There is a command in redis to set these two values:
bf.reserve test 0.01 100
The first value is the name of the filter.
The second value is the value of error_rate.
The third value is the value of initial_size.
Note that you must use the bf.reserve command to create it explicitly before add. If the corresponding key already exists, bf.reserve will report an error. At the same time, the lower the error rate is set, the more space is required.
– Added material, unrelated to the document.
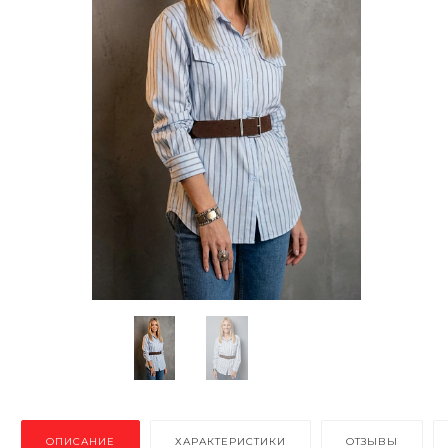
ОПИСАНИЕ
ХАРАКТЕРИСТИКИ
ОТЗЫВЫ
If bf.reserve is not used, the default error_rate is 0.01, and the default initial_size is 100.
3. Use in the project
3.1
Import package
<dependency>
<groupId>com.redislabs</groupId>
<artifactId>jrebloom</artifactId>
<version>1.0.2</version>
</dependency>
There are only three classes in the JAR package, and there is insufficient support for connection methods and data types
Code:
Client client = new Client(redisProperties.getHost(), redisProperties.getPort(), 10000, 100);
client.add("bobo", "123");
boolean bo = client.exists("bobo", "123");
System.out.println(bo);
3.2: BloomFilter in Guava
The BloomFilter class is provided in the guava package of Google, which directly uses the server memory
Import package
<dependency>
<groupId>com.google.guava</groupId>
<artifactId>guava</artifactId>
<version>22.0</version>
</dependency>
Code:
private static int size = 1000000;
private static BloomFilter<String> bloomFilter = BloomFilter.create(Funnels.stringFunnel(Charset.defaultCharset()), size, 0.0001);
public void test2() {
String bo = "bobo";
bloomFilter.put(bo);
System.out.println(bloomFilter.mightContain(bo));
}